Assignment:
Recast the lines below as a JSON list of strings, with one string for each line and no blank lines. Leave the pictures out of the list.

Collected data:
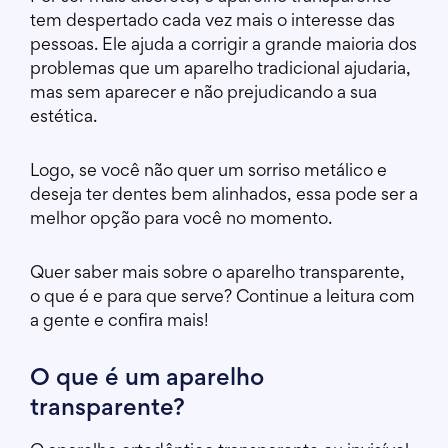
tem despertado cada vez mais o interesse das
pessoas. Ele ajuda a corrigir a grande maioria dos
problemas que um aparelho tradicional ajudaria,
mas sem aparecer e não prejudicando a sua
estética.
Logo, se você não quer um sorriso metálico e
deseja ter dentes bem alinhados, essa pode ser a
melhor opção para você no momento.
Quer saber mais sobre o aparelho transparente,
o que é e para que serve? Continue a leitura com
a gente e confira mais!
O que é um aparelho
transparente?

Task output:
[
  "tem despertado cada vez mais o interesse das",
  "pessoas. Ele ajuda a corrigir a grande maioria dos",
  "problemas que um aparelho tradicional ajudaria,",
  "mas sem aparecer e não prejudicando a sua",
  "estética.",
  "Logo, se você não quer um sorriso metálico e",
  "deseja ter dentes bem alinhados, essa pode ser a",
  "melhor opção para você no momento.",
  "Quer saber mais sobre o aparelho transparente,",
  "o que é e para que serve? Continue a leitura com",
  "a gente e confira mais!",
  "O que é um aparelho",
  "transparente?"
]